> **TRECHO DO DOCUMENTO**
Para o STJ, recibo de compra e venda de imóvel pode servir como Justo Título em Ação de Usucapião

(Laís Cordeiro Greschechen)

Existe uma modalidade de usucapião – Usucapião Ordinária – na qual se exige: (i) posse mansa, pacífica e contínua por dez anos, (ii) justo título e (iii) boa-fé. Em alguns casos, esse prazo pode ser reduzido para cinco anos, desde que o imóvel tenha sido adquirido onerosamente com base em registro cartorário, e desde que o possuidor tenha estabelecido no local sua moradia ou feito investimentos de relevante interesse social e econômico.

No Estado do Sergipe foi ajuizada uma Ação de Usucapião Ordinária, a qual se fundou no recibo do pagamento como justo título, e posse superior a sete anos para obter a tutela jurisdicional de declaração de propriedade sobre o bem. O Tribunal, na origem, não considerou que o recibo se enquadraria no conceito de Justo Título.

O caso foi até o Superior Tribunal de Justiça que, em março deste ano, por meio da Terceira Turma, entendeu que o recibo pode, sim, servir como justo título apto a subsidiar a pretensão de declaração da propriedade por meio da usucapião.

> **INFORMAÇÕES FORNECIDAS**
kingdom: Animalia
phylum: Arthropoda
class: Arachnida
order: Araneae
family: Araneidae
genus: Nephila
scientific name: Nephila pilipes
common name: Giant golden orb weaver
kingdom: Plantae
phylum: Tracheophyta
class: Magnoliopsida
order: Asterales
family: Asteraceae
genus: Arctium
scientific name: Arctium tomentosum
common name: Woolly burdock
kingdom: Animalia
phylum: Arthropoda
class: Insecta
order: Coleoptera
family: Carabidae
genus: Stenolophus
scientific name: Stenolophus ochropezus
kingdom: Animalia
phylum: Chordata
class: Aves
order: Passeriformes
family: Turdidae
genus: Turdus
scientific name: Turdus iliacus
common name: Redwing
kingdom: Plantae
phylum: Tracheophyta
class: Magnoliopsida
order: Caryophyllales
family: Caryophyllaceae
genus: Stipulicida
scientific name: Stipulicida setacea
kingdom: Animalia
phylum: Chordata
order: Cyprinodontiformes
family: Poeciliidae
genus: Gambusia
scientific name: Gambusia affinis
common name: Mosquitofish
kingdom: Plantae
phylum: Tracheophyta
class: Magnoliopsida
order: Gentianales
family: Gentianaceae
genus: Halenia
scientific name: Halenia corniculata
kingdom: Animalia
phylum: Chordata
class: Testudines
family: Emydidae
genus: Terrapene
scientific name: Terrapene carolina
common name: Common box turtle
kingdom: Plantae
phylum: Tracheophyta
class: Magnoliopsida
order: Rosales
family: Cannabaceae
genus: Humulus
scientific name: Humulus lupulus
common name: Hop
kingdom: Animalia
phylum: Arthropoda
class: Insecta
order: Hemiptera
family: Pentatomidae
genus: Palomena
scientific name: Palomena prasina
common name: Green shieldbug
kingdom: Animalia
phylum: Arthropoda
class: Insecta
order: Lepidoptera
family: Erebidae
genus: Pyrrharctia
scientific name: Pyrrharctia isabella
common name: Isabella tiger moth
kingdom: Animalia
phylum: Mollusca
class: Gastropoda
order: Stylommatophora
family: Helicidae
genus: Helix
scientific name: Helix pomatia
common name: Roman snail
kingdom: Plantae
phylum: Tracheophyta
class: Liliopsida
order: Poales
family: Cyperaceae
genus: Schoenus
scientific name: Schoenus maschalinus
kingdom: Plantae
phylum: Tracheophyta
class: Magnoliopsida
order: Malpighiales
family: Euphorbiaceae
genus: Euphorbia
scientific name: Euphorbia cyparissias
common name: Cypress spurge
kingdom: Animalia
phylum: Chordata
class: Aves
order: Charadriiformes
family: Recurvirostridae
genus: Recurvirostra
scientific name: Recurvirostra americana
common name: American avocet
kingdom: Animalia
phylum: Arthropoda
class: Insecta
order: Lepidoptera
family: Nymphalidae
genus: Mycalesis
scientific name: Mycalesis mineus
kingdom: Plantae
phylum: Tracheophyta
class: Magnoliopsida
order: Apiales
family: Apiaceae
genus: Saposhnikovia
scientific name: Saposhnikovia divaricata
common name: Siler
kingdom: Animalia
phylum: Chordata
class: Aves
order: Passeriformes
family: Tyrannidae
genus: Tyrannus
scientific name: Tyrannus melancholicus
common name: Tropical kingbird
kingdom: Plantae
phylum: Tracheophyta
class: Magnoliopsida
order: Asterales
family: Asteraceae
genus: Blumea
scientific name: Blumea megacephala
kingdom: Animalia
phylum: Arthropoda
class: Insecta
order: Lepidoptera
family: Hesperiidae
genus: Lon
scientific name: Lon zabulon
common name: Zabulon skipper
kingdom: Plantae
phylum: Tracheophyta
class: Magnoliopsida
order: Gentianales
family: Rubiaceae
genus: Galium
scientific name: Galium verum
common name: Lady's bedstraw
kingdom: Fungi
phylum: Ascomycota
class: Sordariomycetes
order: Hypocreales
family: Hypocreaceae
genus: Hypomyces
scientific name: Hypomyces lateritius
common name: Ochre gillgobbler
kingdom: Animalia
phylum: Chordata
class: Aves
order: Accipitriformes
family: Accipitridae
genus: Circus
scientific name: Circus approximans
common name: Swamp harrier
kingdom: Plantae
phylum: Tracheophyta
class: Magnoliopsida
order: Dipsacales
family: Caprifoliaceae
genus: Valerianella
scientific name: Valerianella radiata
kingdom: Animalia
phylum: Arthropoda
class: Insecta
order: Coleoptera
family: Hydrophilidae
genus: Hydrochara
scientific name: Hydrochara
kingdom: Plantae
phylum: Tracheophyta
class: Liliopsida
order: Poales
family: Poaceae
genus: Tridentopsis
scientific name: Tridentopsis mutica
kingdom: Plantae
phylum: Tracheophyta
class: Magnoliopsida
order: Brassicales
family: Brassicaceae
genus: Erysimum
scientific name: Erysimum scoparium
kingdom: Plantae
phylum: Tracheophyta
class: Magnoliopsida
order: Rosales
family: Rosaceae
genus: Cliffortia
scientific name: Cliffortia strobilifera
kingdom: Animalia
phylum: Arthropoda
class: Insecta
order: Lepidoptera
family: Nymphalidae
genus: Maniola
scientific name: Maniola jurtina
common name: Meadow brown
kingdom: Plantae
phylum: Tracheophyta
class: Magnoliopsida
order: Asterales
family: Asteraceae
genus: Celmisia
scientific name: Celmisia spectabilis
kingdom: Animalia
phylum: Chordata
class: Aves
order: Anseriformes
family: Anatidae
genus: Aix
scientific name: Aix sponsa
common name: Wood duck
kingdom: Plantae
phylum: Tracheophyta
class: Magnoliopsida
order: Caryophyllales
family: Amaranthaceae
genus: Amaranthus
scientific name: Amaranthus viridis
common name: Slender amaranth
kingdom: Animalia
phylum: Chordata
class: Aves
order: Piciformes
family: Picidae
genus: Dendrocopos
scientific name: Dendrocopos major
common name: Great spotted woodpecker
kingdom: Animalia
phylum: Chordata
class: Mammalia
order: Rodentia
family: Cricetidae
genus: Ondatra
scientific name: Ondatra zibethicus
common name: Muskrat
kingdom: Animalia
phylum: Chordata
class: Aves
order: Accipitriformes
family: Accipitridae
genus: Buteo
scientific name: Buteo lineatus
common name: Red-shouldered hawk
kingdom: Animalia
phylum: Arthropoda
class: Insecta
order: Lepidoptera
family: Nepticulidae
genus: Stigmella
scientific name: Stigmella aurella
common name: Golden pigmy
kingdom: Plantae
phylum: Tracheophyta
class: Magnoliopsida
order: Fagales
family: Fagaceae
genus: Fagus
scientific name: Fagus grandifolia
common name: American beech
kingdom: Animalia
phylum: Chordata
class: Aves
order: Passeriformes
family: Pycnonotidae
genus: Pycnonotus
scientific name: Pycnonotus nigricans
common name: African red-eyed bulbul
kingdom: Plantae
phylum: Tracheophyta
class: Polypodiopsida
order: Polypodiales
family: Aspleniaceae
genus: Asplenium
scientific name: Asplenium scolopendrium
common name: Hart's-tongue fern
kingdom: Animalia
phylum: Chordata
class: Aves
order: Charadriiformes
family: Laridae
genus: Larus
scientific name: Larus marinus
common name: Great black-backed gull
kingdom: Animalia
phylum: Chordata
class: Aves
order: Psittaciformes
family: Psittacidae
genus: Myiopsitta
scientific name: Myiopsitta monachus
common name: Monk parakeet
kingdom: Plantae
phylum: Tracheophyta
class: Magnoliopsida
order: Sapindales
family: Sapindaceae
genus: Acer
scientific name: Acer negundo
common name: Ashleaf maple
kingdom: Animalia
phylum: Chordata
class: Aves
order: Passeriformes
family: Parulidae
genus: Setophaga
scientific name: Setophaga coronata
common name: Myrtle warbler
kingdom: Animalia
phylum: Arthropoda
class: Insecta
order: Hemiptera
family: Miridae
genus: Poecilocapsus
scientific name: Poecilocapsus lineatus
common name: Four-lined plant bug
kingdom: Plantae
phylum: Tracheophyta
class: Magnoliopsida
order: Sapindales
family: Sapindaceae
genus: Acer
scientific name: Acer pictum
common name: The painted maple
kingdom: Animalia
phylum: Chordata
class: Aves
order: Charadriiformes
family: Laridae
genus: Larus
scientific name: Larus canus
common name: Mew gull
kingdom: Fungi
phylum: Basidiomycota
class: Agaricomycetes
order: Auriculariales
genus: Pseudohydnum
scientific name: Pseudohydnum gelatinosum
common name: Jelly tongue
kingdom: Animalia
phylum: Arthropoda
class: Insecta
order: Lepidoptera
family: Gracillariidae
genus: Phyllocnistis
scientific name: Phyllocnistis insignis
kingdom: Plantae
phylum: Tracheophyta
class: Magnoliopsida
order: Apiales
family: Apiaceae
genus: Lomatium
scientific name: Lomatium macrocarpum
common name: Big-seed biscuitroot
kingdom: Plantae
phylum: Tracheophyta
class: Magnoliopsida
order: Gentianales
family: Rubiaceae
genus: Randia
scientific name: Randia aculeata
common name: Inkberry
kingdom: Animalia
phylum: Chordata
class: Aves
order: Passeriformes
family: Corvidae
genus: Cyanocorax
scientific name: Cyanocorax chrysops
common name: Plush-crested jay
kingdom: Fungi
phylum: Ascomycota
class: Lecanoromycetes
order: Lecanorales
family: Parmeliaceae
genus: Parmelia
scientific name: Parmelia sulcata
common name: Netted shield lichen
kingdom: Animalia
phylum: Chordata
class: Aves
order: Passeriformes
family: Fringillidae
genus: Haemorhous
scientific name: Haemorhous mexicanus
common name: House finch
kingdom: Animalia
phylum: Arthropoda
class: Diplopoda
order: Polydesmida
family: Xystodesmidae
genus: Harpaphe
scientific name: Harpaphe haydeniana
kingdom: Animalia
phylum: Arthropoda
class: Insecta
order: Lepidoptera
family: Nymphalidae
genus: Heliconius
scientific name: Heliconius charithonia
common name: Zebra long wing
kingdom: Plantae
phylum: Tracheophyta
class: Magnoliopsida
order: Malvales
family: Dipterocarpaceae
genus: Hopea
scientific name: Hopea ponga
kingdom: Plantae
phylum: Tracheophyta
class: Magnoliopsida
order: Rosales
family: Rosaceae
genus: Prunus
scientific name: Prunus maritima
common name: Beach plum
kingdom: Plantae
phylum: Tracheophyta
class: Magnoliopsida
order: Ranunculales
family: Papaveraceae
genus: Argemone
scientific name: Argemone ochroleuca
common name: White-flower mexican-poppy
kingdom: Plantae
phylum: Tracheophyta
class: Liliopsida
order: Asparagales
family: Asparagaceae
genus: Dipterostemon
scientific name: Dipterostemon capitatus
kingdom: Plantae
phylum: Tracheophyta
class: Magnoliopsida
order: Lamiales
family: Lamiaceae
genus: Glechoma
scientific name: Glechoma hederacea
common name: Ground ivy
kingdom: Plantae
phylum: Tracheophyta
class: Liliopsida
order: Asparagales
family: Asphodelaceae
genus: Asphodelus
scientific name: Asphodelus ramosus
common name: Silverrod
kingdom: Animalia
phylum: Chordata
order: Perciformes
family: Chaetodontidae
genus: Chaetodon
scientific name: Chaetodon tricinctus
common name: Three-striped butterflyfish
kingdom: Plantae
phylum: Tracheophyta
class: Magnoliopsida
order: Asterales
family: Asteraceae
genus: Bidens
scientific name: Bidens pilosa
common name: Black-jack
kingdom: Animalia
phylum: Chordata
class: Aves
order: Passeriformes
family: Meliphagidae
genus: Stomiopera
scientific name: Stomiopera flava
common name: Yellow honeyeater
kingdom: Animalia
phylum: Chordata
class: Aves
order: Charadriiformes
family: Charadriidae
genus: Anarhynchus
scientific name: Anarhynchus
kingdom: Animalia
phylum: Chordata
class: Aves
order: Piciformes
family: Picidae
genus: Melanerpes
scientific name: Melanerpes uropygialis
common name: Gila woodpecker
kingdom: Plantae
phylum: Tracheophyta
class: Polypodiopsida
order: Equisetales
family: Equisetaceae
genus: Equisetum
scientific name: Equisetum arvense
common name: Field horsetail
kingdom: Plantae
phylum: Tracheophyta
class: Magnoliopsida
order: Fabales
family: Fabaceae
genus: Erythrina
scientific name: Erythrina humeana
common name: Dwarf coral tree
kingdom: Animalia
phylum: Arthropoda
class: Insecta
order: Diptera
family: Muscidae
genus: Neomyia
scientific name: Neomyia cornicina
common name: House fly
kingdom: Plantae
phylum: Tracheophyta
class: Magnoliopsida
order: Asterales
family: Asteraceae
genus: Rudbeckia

> **PERGUNTAS**
a: Segundo o trecho sobre usucapião, qual turma do Superior Tribunal de Justiça decidiu o caso?
b: Copie tudo o que vai de "Para o STJ, recibo" até "social e econômico." no trecho sobre usucapião.
c: Escreva o que vem a seguir no trecho sobre usucapião, continuando a partir do ponto em que ele termina.
A listagem não é usada em nenhuma destas tarefas.

> **RESPOSTAS EM ORDEM**
a: A Terceira Turma.

b:
Para o STJ, recibo de compra e venda de imóvel pode servir como Justo Título em Ação de Usucapião

(Laís Cordeiro Greschechen)

Existe uma modalidade de usucapião – Usucapião Ordinária – na qual se exige: (i) posse mansa, pacífica e contínua por dez anos, (ii) justo título e (iii) boa-fé. Em alguns casos, esse prazo pode ser reduzido para cinco anos, desde que o imóvel tenha sido adquirido onerosamente com base em registro cartorário, e desde que o possuidor tenha estabelecido no local sua moradia ou feito investimentos de relevante interesse social e econômico.

c:
Segundo a Relatora Ministra Nancy Andrighi, o requisito do justo título deve ser interpretado de forma extensiva, desde que haja elementos capazes de demonstrar a intenção inequívoca de transmitir a propriedade.

Esse entendimento prioriza a finalidade da usucapião e a função social da propriedade, eis que, caso se exigisse “documentação, formalmente regular, da transferência da propriedade”, estar-se-ia condenando o instituto da usucapião à imprestabilidade, já que a parte poderia regularizar a propriedade por outros meios, como Ação de Adjudicação Compulsória, como cita a própria Relatora.